A Farewell to Arms

A Farewell to Arms Study Guide

World War I began in 1914 and ended on Nov. 11, 1918. Fought primarily between the Triple Alliance powers of Germany and the Austro-Hungarian Empire and the Triple Entente countries of England, France, Russia, Italy, and the U.S. (Italy defected from the Triple Alliance in 1915; the U.S. joined the war in 1917), the Great War, as it was called, with its vast scope, modernized weaponry, and vague political struggle over land, laid waste to Europe's landscape and population. Roughly half of the 70 million men and women serving in the war were killed, injured, or taken prisoner.

A Farewell to Arms is greatly informed by Hemingway's own wartime experience. Rejected from the U.S. army for his poor eyesight (which he later falsely claimed was due to boxing), Hemingway's determination to join the war effort landed him a post with the Red Cross as an ambulance driver on the Italian front. He jumped at the chance to be a canteen-provider on the front lines, handing out chocolate and cigarettes to the troops during battle, and on July 8, 1918 he was hit in the leg by an Austrian mortar shell. Despite the wound, he managed to carry an Italian soldier to the nearby command post. However, machine-gun fire struck him in the knee and foot, and he was eventually sent to a hospital in Milan, Italy. A similar injury befalls Henry in the novel.

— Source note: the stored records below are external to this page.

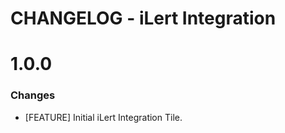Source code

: # CHANGELOG - iLert Integration

1.0.0
==================
### Changes

* [FEATURE] Initial iLert Integration Tile.

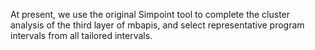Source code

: At present, we use the original Simpoint tool to complete the cluster analysis of the third layer of mbapis, and select representative program intervals from all tailored intervals.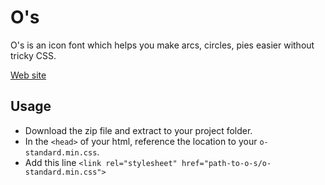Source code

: # O's

O's is an icon font which helps you make arcs, circles, pies easier without tricky CSS.

[Web site](wkh237.github.io/o-s-icon/)

## Usage

- Download the zip file and extract to your project folder.
- In the `<head>` of your html, reference the location to your `o-standard.min.css`.
- Add this line `<link rel="stylesheet" href="path-to-o-s/o-standard.min.css">`

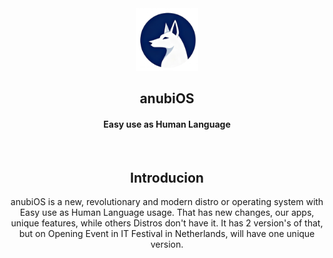 <div align="center">
  <img src="/assets/logo.png" width=100 id=Logo>

 <h2>anubiOS</h2>

  <h4>Easy use as Human Language</h4>

&nbsp;

<div align=center>
  <h2>Introducion</h2>
  anubiOS is a new, revolutionary and modern distro or operating system with Easy use as Human Language usage. That has new changes, our apps, unique features, while others Distros don't have it. It has 2 version's of that, but on Opening Event in IT Festival in Netherlands, will have one unique version.
</div>
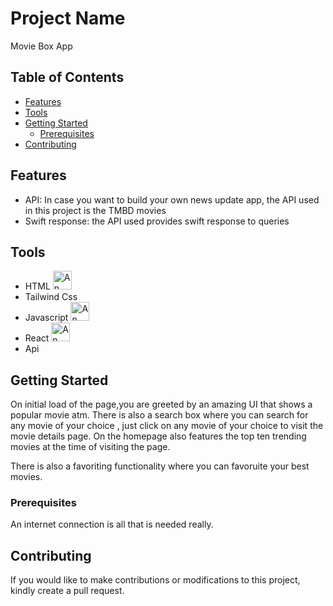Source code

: # Project Name

Movie Box App

## Table of Contents

- [Features](#features)
- [Tools](#tools)
- [Getting Started](#getting-started)
  - [Prerequisites](#prerequisites)
- [Contributing](#contributing)

## Features

- API: In case you want to build your own news update app, the API used in this project is the TMBD movies 
- Swift response: the API used provides swift response to queries

## Tools

- HTML <img src="https://w7.pngwing.com/pngs/201/90/png-transparent-logo-html-html5.png" alt="An image of HTML logo" width="30" height="30">
- Tailwind Css
- Javascript <img src="https://www.freepnglogos.com/uploads/javascript-png/png-javascript-badge-picture-8.png" alt="An image of HTML logo" width="30" height="30">
- React <img src="https://encrypted-tbn0.gstatic.com/images?q=tbn:ANd9GcTD3h1yhtorfMUUYDa_O7XKVBE9L9s1hSXqDW-8BueCufC0xMwGAZggRsaAZCu6te4cBSk&usqp=CAU" alt="An image of HTML logo" width="30" height="30">
- Api

## Getting Started

On initial load of the page,you are greeted by an amazing UI that shows a popular movie atm. There is also a search box where you can search for any movie of your choice , just click on any movie of your choice to visit the movie details page. On the homepage also features the top ten trending movies at the time of visiting the page. 

There is also a favoriting functionality where you can favoruite your best movies.

### Prerequisites

An internet connection is all that is needed really.

## Contributing

If you would like to make contributions or modifications to this project, kindly create a pull request.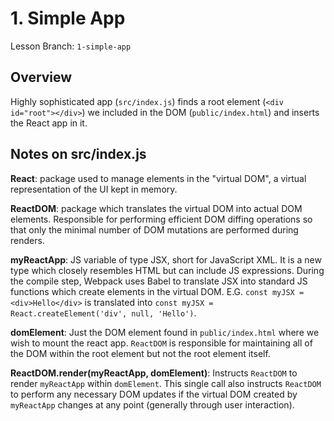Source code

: # 1. Simple App

Lesson Branch: `1-simple-app`

## Overview

Highly sophisticated app (`src/index.js`) finds a root element (`<div id="root"></div>`) we included in the DOM (`public/index.html`) and inserts the React app in it.

## Notes on src/index.js

**React**: package used to manage elements in the "virtual DOM", a virtual representation of the UI kept in memory.

**ReactDOM**: package which translates the virtual DOM into actual DOM elements. Responsible for performing efficient DOM diffing operations so that only the minimal number of DOM mutations are performed during renders.

**myReactApp**: JS variable of type JSX, short for JavaScript XML. It is a new type which closely resembles HTML but can include JS expressions. During the compile step, Webpack uses Babel to translate JSX into standard JS functions which create elements in the virtual DOM. E.G. `const myJSX = <div>Hello</div>` is translated into `const myJSX = React.createElement('div', null, 'Hello')`.

**domElement**: Just the DOM element found in `public/index.html` where we wish to mount the react app. `ReactDOM` is responsible for maintaining all of the DOM within the root element but not the root element itself.

**ReactDOM.render(myReactApp, domElement)**: Instructs `ReactDOM` to render `myReactApp` within `domElement`. This single call also instructs `ReactDOM` to perform any necessary DOM updates if the virtual DOM created by `myReactApp` changes at any point (generally through user interaction).
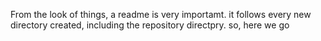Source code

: From the look of things, a readme is very importamt. it follows every new directory created, including the repository directpry. so, here we go

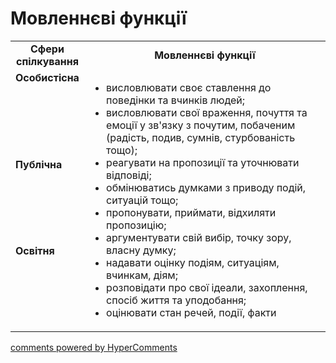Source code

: <div id="hypercomments_widget" class="js-hypercomments-widget invisible"></div>

# Мовленнєві функції

<table>
  <tr>
    <td width="15%" align="center"><b>Сфери спілкування</b></td>
    <td width="85%" align="center"><b>Мовленнєві функції</b></td>
  </tr>
  <tr>
    <td width="15%" style="vertical-align:top !important;">
<b>Особистісна</b></td>
    <td width="85%" style="vertical-align:top !important;" rowspan="3">
<ul type="disc">
<li>висловлювати своє ставлення до поведінки та вчинків людей;</li>
<li>висловлювати свої враження, почуття та емоції у зв'язку з почутим, побаченим (радість, подив, сумнів, стурбованість тощо);</li>
<li>реагувати на пропозиції та уточнювати відповіді;</li>
<li>обмінюватись думками з приводу подій, ситуацій тощо;</li>
<li>пропонувати, приймати, відхиляти пропозицію;</li>
<li>аргументувати свій вибір, точку зору, власну думку;</li>
<li>надавати оцінку подіям, ситуаціям, вчинкам, діям;</li>
<li>розповідати про свої ідеали, захоплення, спосіб життя та уподобання;</li>
<li>оцінювати стан речей, події, факти</li>
</ul>
</td>
  </tr>
<tr>
    <td width="15%" style="vertical-align:top !important;">
<b>Публічна</b></td>
</tr>
<tr>
    <td width="15%" style="vertical-align:top !important;">
<b>Освітня</b></td>
</tr>
</table>

<div class="js-hypercomments-container">
    <a href="http://hypercomments.com" class="hc-link" title="comments widget">comments powered by HyperComments</a>
</div>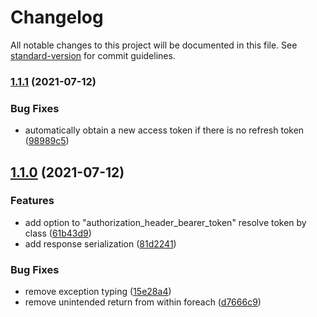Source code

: # Changelog

All notable changes to this project will be documented in this file. See [standard-version](https://github.com/conventional-changelog/standard-version) for commit guidelines.

### [1.1.1](https://github.com/jetimob/http-php-laravel/compare/v1.1.0...v1.1.1) (2021-07-12)


### Bug Fixes

* automatically obtain a new access token if there is no refresh token ([98989c5](https://github.com/jetimob/http-php-laravel/commit/98989c56ff13b6c6b86a2d3e65c9aa563931040b))

## [1.1.0](https://github.com/jetimob/http-php-laravel/compare/v0.2.0...v1.1.0) (2021-07-12)


### Features

* add option to "authorization_header_bearer_token" resolve token by class ([61b43d9](https://github.com/jetimob/http-php-laravel/commit/61b43d9ab600e851efc8e48743f48e6cd995eb94))
* add response serialization ([81d2241](https://github.com/jetimob/http-php-laravel/commit/81d2241fa3cb765e488387b41a22314b8d093a42))


### Bug Fixes

* remove exception typing ([15e28a4](https://github.com/jetimob/http-php-laravel/commit/15e28a4cfc3795484866ef8e132647b44f100c29))
* remove unintended return from within foreach ([d7666c9](https://github.com/jetimob/http-php-laravel/commit/d7666c9df6f767c482c463bff76e3770c7637dbf))
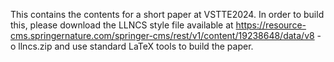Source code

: This contains the contents for a short paper at VSTTE2024. In order to build this, please download the LLNCS style file available at https://resource-cms.springernature.com/springer-cms/rest/v1/content/19238648/data/v8 -o llncs.zip and use standard LaTeX tools to build the paper. 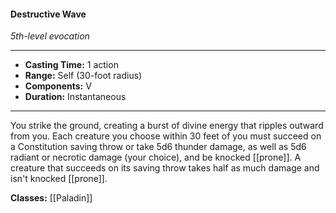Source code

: #### Destructive Wave
*5th-level evocation*
___
- **Casting Time:** 1 action
- **Range:** Self (30-foot radius)
- **Components:** V
- **Duration:** Instantaneous
---
You strike the ground, creating a burst of divine energy that ripples outward from you. Each creature you choose within 30 feet of you must succeed on a Constitution saving throw or take 5d6 thunder damage, as well as 5d6 radiant or necrotic damage (your choice), and be knocked [[prone]]. A creature that succeeds on its saving throw takes half as much damage and isn't knocked [[prone]].

**Classes:** [[Paladin]]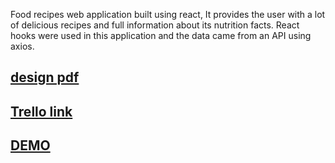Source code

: Food recipes web application built using react, It provides the user with a lot of delicious recipes and full information about its nutrition facts.
React hooks were used in this application and the data came from an API using axios.

## [design pdf](https://github.com/Laith-Samamah/react-project/files/10047873/merged.pdf)

## [Trello link](https://trello.com/b/zXfql58k/react)

## [DEMO](https://cheerful-capybara-1bc5e0.netlify.app/)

During his convalescence, the 19-year-old Hemingway had an affair with an American Red Cross nurse seven years his senior, Agnes von Kurowsky. This experience inspired Henry's romance with Catherine in the novel, though Hemingway most likely embellished it; most scholars believe Agnes, a committed nurse, never let him move beyond kissing and did not reciprocate his intense feelings. Though she did not die during the war, as Catherine does, Agnes eventually rejected Hemingway via a letter.

The painful emotions of a broken body and heart no doubt embittered Hemingway. A Farewell to Arms (1929), which some critics consider the finest novel to come out of the war and Hemingway's personal best, reflected the widespread disillusionment with war - and with a world that allows such barbarity - of Hemingway's young but weary post-WWI "Lost Generation."